Hal tersebut tercantum dalam pasal 149 KHI huruf (b). Dan dalam pasal 151KHI tersebut diwajibkan bahwa “bekas isteri yang sedang dalam masa iddah wajib menjaga dirinya, tidak menerima pinangan dan tidak menikah dengan laki-laki lain” maka konsekwensi logis dari kewajiban tersebut adalah bekas suami wajib memenuhi nafkah lahir, sebagai hak yang harus didapatkan akibat kewajibannya tersebut, kecuali isteri berlaku nusyuz, maka tak ada hak nafkah iddah baginya. Namun perlu diketahui pula bahwa hak nafkah yang diterimanya apakah secara penuh atau tida juga adalah tergantung dari pada bentuk perceraiannya, bukan pada lamanya masa iddahnya.

Hak isteri yang bercerai dari suaminya dihibungkan dengan hak yang diterimanya itu ada 3 (tiga), macam ( Prof.DR. Amir Syarifuddin) yaitu:

1). Isteri yang dicerai dalam bentuk talak Raj’I, dalam hal ini para ulama sepakat bahwa hak yang diterima bekas isteri adalah penuh, sebagaimana yang berlaku pada saat berumah tangga sebelum terjadi perceraian, baik sandang maupun pangan dan tempat kediaman.

2). Seorang isteri yang dicerai dalam bentuk Ba’in, apakah itu ba’in sughra atau ba’in kubra, dan dia sedang hamil berhak atas nafkah dan tempat tinggal. Dalam hal ini para ulama sepakat, dasar hukum yang diambil oleh golongan ini adalah Al-Qur’an surat At-Thalaq ayat 6. Tetapi bila isteri tersebut dalam keadaan tidak hamil, maka terdapat perbedaan pendapat seperti antara lain Ibnu Mas’ud, Imam Malik dan Imam Syafi’i bekas isteri tersebut hanya berhak atas tempat tinggal dan tidak berhak atas nafkah. Adapun Ibnu Abbas dan Daud Adzdzahiriy dan beberapa ulama lainnya berpendapat bahwa bekas isteri tersebut tidak mendapat hak atas nafkah juga tempat tinggal, mereka mendasarkan pendapatnya pada alasan bahwa perkawinan itu telah putus sama sekali serta perempuan itu tidak dalam keadaan mengandung.. Mungkin pendapat ini yang dipakai dasar dalam ketentuan KHI dalam hal istri dijatuhi dengan bain dan dalam keadaan tidak hamil tidak mendapatkan nafkah, maskan dan kiswah ( Pasal 149 huruf (b) KHI.
* * * * * * *
## SOAL
Berdasarkan kutipan tentang hak nafkah iddah di atas, jelaskan mengapa bekas suami wajib memenuhi nafkah lahir bagi bekas isteri yang sedang menjalani masa iddah. Jawablah dalam satu sampai tiga kalimat.
* * * * * * *
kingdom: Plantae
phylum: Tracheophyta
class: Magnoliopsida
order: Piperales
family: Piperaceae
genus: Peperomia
* * * * * * *
## JAWABAN LENGKAP
Menurut pasal 151 KHI, bekas isteri yang sedang dalam masa iddah wajib menjaga dirinya, tidak menerima pinangan, dan tidak menikah dengan laki-laki lain. Konsekuensi logis dari kewajiban tersebut adalah bekas suami wajib memenuhi nafkah lahir sebagai hak yang harus didapatkan bekas isteri, kecuali bila isteri berlaku nusyuz.